● YOUR ASSIGNMENT
Lines before the one containing "322 231 572.7" are to be skipped; reproduce that line and the rest of the records below exactly.

Excerpts from a dataset

-------

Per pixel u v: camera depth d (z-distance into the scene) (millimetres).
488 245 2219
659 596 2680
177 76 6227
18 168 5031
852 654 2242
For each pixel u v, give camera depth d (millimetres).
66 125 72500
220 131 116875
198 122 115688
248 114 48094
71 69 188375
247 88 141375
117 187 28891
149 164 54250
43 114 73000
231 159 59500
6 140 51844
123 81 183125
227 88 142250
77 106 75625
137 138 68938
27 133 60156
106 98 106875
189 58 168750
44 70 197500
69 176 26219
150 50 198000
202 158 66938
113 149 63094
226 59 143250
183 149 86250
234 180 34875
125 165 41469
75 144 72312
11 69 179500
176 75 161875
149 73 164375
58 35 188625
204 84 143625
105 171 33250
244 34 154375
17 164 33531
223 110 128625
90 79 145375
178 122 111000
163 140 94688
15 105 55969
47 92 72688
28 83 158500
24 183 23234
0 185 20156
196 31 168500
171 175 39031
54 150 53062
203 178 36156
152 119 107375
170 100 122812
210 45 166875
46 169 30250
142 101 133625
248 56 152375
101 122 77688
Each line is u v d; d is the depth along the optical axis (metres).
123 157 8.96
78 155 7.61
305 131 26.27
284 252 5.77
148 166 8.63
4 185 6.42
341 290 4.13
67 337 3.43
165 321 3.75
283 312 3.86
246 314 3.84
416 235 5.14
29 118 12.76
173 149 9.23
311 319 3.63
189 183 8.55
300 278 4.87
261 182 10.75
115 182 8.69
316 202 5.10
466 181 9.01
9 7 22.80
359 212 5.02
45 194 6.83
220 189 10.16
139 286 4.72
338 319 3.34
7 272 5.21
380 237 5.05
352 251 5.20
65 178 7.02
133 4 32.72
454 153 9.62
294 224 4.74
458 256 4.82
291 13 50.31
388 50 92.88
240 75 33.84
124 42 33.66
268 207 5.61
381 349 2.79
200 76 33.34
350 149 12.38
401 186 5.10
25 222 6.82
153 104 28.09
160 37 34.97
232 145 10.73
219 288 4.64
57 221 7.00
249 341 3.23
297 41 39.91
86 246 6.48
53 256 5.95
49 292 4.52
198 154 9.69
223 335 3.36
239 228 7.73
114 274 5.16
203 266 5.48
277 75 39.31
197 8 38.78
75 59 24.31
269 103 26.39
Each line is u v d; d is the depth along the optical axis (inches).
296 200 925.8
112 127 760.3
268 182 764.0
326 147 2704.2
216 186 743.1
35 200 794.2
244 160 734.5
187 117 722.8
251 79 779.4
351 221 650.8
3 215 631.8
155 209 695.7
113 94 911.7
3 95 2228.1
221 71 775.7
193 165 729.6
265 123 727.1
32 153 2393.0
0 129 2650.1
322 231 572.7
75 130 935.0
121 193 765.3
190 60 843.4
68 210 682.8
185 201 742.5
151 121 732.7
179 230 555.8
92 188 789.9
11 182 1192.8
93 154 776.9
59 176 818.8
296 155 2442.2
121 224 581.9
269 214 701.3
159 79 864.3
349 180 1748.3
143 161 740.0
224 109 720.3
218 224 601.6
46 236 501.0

-------

● RESPONSE TO THIS TASK
322 231 572.7
75 130 935.0
121 193 765.3
190 60 843.4
68 210 682.8
185 201 742.5
151 121 732.7
179 230 555.8
92 188 789.9
11 182 1192.8
93 154 776.9
59 176 818.8
296 155 2442.2
121 224 581.9
269 214 701.3
159 79 864.3
349 180 1748.3
143 161 740.0
224 109 720.3
218 224 601.6
46 236 501.0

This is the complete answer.